WWE: 5 Superstars licenziate per il loro comportamento

Martedì il WWE Universe è rimasto di stucco quando ha saputo del licenziamento di Big Cass.

La federazione nella sua nota riguardo Big Cass non ha neanche augurato buona fortuna all’atleta.

La ragione dietro il licenziamento di Big Cass è principalmente il suo comportamento non consono durante il tour europeo della WWE e ci sono voci su pessimi rapporti fra Cass e dei dirigenti WWE.

La Superstar sembra essersi lamentata durante Money in the Bank per la decisione di farlo perdere nuovamente con Daniel Bryan. Vince McMahon ha indetto un meeting prima di Smackdown che ha portato al licenziamento del gigante.

Big Cass non è certo la prima Superstar licenziata per questo tipo di atteggiamenti.

Sportskeeda.com ha stilato una lista di 5 Superstars licenziate per atteggiamenti non consoni:

#5 Matt Hardy

Matt Hardy & Lita

Matt Hardy scoprì nel 2005 che la sua ragazza Lita lo tradiva e la sua reazione non fu particolarmente scandalosa.

Matt si limitò a rendere nota la cosa sui social. La cosa non piacque alla dirigenza che prima capitalizzò su questa storia dando vita ad una faida fra Matt Hardy ed Edge per poi rilasciare Hardy.

Oltre una decade dopo Matt Hardy è tornato in WWE e la sua carriera sembra essere rinata quando è divenuto Woken Matt Hardy.

 

#4 The Brian Kendrick

Brian Kendrick

Kendrick venne separato da Paul London durante il draft del 2008 e gli venne data una nuova gimmick, quella di “The Brian Kendric”, e una bodyguard, il futuro campione ECW Ezequiel Jackson.

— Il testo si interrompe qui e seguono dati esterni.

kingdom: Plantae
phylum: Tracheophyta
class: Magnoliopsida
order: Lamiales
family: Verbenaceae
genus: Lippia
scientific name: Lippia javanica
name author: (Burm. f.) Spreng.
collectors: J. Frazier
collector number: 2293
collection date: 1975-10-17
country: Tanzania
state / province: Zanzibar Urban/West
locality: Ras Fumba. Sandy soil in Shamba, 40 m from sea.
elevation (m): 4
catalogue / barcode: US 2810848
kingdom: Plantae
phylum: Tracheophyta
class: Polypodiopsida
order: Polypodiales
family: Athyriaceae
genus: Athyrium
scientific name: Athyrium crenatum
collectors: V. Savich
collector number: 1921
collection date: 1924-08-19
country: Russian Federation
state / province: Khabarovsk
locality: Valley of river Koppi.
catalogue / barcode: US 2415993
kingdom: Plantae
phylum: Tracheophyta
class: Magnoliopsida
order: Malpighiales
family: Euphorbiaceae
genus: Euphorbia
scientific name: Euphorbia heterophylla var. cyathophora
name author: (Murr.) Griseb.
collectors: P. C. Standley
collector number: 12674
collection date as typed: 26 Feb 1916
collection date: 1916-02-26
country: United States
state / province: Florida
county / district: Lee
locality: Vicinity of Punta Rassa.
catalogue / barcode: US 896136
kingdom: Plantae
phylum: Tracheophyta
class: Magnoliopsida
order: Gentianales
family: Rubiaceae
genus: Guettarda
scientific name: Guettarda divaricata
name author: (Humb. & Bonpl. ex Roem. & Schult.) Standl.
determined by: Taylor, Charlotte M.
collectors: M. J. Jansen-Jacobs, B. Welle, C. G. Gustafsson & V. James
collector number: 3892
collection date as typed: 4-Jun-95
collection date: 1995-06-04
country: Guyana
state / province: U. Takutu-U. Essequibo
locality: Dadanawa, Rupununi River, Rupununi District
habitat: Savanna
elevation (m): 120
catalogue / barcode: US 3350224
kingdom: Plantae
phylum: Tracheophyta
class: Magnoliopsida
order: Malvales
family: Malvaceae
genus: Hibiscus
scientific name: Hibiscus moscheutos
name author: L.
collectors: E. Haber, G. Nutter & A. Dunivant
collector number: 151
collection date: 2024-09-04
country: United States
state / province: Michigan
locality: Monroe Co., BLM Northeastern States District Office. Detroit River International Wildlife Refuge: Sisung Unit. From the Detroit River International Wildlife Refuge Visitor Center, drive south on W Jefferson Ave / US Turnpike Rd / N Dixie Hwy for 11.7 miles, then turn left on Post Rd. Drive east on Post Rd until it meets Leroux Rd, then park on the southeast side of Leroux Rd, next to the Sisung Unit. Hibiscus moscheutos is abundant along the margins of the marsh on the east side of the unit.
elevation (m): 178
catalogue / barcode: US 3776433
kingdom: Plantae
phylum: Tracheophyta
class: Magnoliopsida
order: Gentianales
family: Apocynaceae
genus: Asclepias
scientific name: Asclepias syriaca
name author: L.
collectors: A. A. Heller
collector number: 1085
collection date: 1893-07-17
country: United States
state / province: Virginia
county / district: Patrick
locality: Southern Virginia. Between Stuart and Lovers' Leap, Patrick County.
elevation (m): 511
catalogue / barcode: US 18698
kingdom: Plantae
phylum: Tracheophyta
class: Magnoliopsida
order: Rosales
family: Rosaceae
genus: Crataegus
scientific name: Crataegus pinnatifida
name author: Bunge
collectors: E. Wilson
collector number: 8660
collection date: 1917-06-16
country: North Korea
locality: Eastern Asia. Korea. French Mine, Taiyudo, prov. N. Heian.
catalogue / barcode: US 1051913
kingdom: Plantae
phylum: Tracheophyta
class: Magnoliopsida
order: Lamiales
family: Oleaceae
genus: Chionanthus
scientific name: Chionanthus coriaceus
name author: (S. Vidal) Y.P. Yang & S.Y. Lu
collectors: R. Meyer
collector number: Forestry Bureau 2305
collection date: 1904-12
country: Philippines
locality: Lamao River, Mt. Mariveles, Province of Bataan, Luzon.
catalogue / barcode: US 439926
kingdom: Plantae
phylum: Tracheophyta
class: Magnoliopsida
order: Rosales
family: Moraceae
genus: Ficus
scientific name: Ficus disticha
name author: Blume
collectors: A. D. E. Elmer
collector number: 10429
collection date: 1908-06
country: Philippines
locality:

La federazione sembrava interessata a pushare il giovane cruiserweight.

Brian Kendrick non riuscì a giustificare il suo successo come solista e iniziò a insultare i veterani dello spogliatoio e ad arrivare tardi agli allenamenti. La WWE licenziò Kendrick nel 2009.

La Superstar  è tornata in WWE nel 2016 come membro di 205 Live.

 

#3 Jeff Hardy

Jeff Hardy

Jeff Hardy ha avuto problemi durante la sua carriera causati dalla sua dipendenza dalle droghe.

Jeff Hardy stava ottenendo un grande push nel 2002 divenendo prima campione Intercontinentale e arrivando a sfidare Undertaker per il titolo WWE.

La sua dipendenza dalle droghe lo allontanò dalle persone che gli volevano dare una mano e che credevano nell’atleta e questo portò al suo licenziamento nel 2003.

Dopo una seconda permanenza in WWE terminata sempre per le sue dipendenze Hardy è tornato a Wrestlemania 33 ed  ora detiene il titolo degli Stati Uniti.

 

#2 The Ultimate Warrior

The Ultimate Warrior

Ultimate Warrior ebbe un enorme push ma nonostante ciò la Superstar mancava spesso di rispetto alla compagnia per cui lavorava.

Oltrepassò il limite quando nel 1991 minacciò di non presentarsi a Summeslam se non avesse ricevuto 500.000 dollari per il suo match di Wrestlemania VII.

La dirigenza per non far deragliare il main eventi di Summerslam pagò la Superstar ma subito dopo la sospese. Le continue divergenze con la dirigenza portò al licenziamento di Warrior nel 1996.

Ultimate Warrior si riappacificò con la WWE nel 2014 e venne inserito nella Hall of Fame.

La notte dopo a Raw Warrior apparì per l’ultima volta prima di morire. La WWE rese omaggio a Warrior intitolando un premio alla leggenda che premia le persone che nella vita mostrano il coraggio e la forza di un vero guerriero combattendo contro malattie terminali.

 

#1 Shawn Michaels

Shawn Michaels

Shawn Michaels mostrò sin dal suo debutto nel 1987 di avere un talento speciale ma le sue bravate con Marti Janetty gli costarono caro.

I due amavano più i festini a base di alcool e droga agli allenamenti e questo portò al licenziamento dei due performer.

I Rockers vennero poi riassunti l’anno dopo e HBK divenne la leggenda che tutti conosciamo.

 

 

Fonte: Sportskeeda.com

  • Ric777

    In realtà Matt Hardy venne prima licenziato ritrovandosi come si suol dire “cornuto e mazziato”. La cosa desto’ molto scalpore su internet e dopo qualche settimana la WWE decise di richiamarlo e dare il via al feud con Edge, feud che fu il vero punto di svolta nella carriera del mentone canadese.